### EXERCISE DETAILS
From the first line of the entries below through the line holding "-> [271,549,445,572] data", write out every line exactly, please, and leave out the pictures.

BEGIN DATA EXTRACT

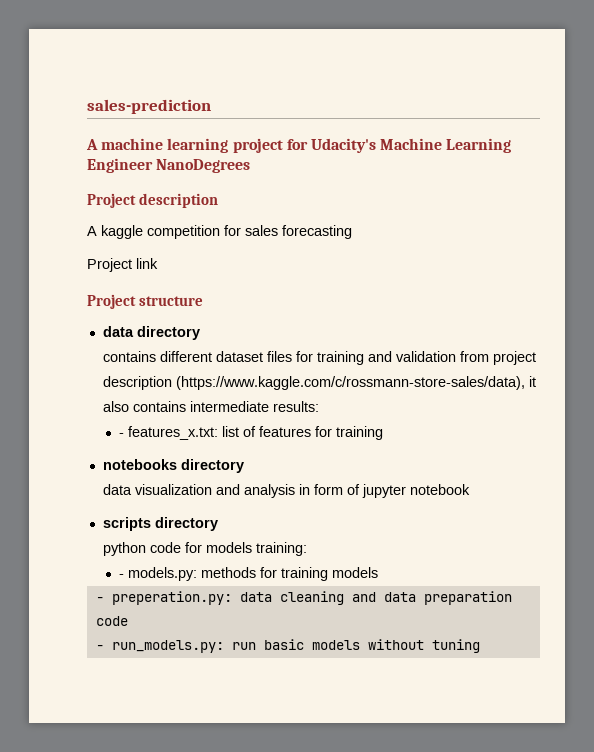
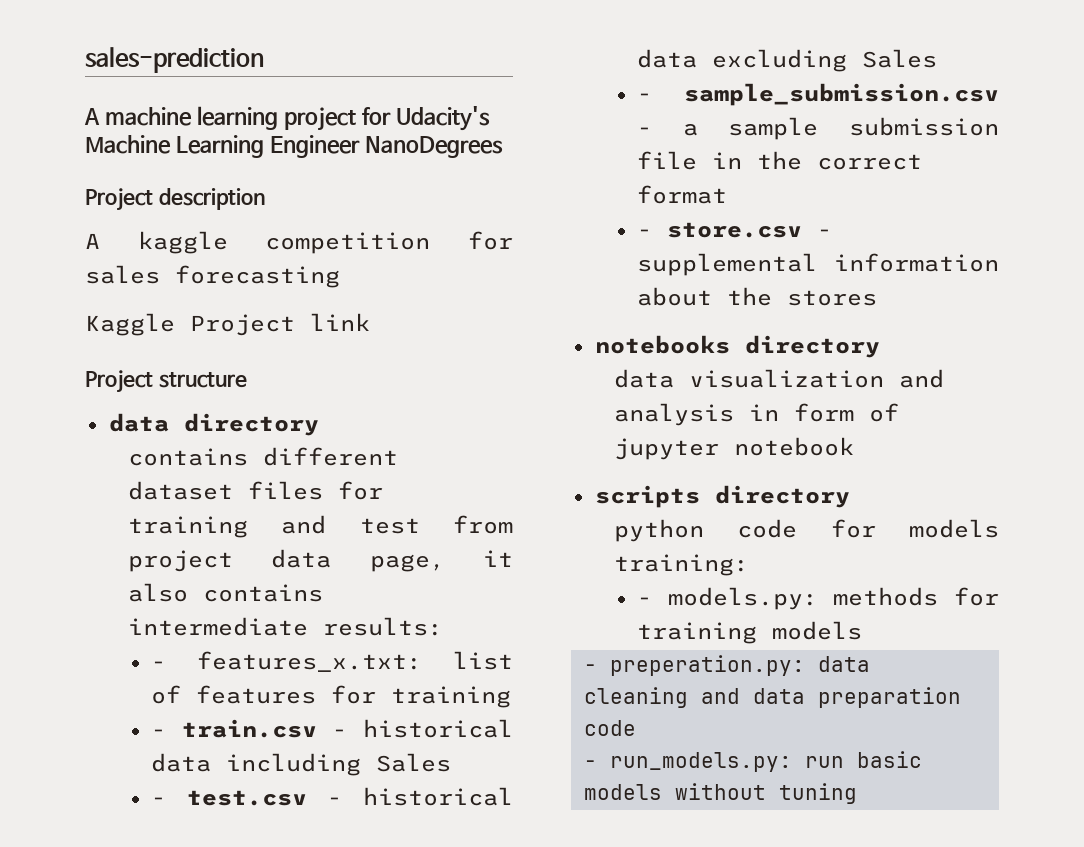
(352, 232) none -> [85,313,175,336] Kaggle
[396,351,457,362] validation -> [359,518,420,534] test
[103,376,526,390] description (https://www.kaggle.com/c/rossmann-store-sales/data), -> [271,549,445,572] data page,
(384, 433) none -> [151,719,513,738] [151,753,452,776] [151,787,513,806] [637,49,938,72] [637,83,999,106] [637,117,999,140] [637,151,923,170] [637,185,728,204] [637,222,833,238] [637,253,999,276] [637,287,878,306] // - train.csv - historical data including Sales // - test.csv - historical data excluding Sales // - sample_submission.csv - a sample submission file in the correct format // - store.csv - supplemental information about the stores

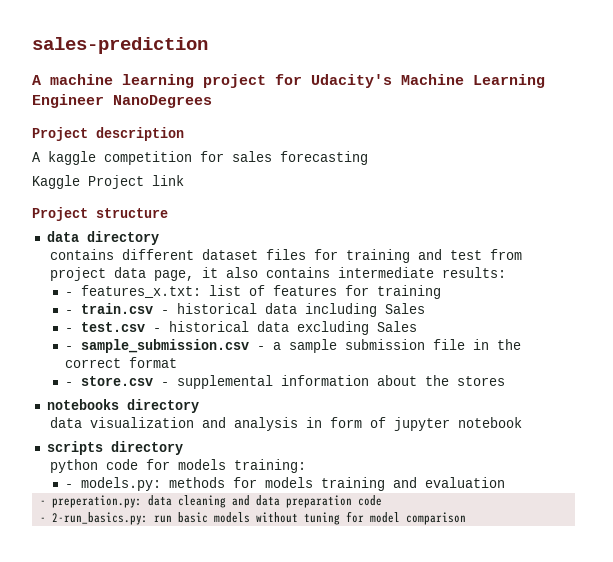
[637,621,863,644] training models -> [265,477,506,491] models training and evaluation
[609,752,792,772] run_models.py: -> [52,512,149,525] 2-run_basics.py:
(857, 793) none -> [346,511,467,525] for model comparison

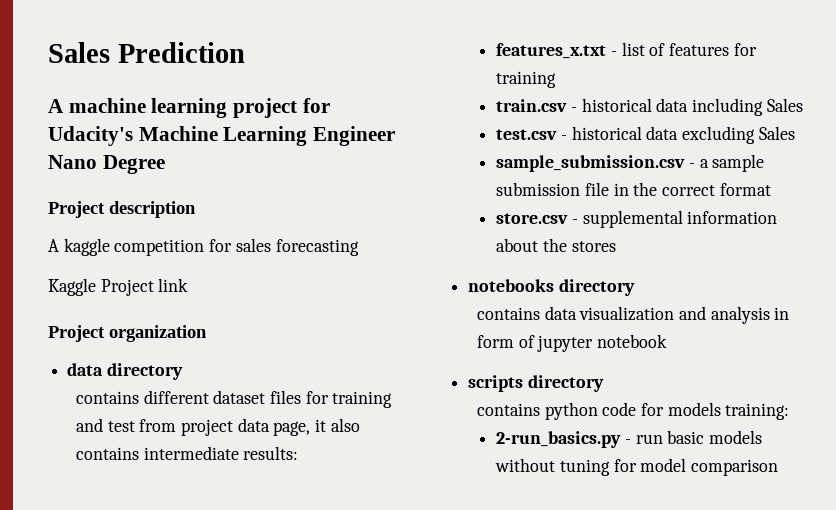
[32,37,208,54] sales-prediction -> [48,42,245,63] Sales Prediction
[113,95,212,108] NanoDegrees -> [48,155,165,174] Nano Degree
[96,208,168,218] structure -> [109,325,207,342] organization
[65,285,202,298] - features_x.txt: -> [496,43,617,59] features_x.txt -
[65,310,74,314] - -> (557, 79) none
[65,328,74,332] - -> (803, 105) none
[65,346,74,350] - -> (795, 133) none
[65,382,74,386] - -> (771, 189) none
(199, 406) none -> [476,307,540,320] contains
(183, 448) none -> [476,403,540,416] contains
[65,477,506,491] [40,495,383,508] [40,512,149,525] - models.py: methods for models training and evaluation // - preperation.py: data cleaning and data preparation code // - 2-run_basics.py: -> [496,431,631,448] 2-run_basics.py -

END DATA EXTRACT

### TASK ANSWER
(352, 232) none -> [85,313,175,336] Kaggle
[396,351,457,362] validation -> [359,518,420,534] test
[103,376,526,390] description (https://www.kaggle.com/c/rossmann-store-sales/data), -> [271,549,445,572] data page,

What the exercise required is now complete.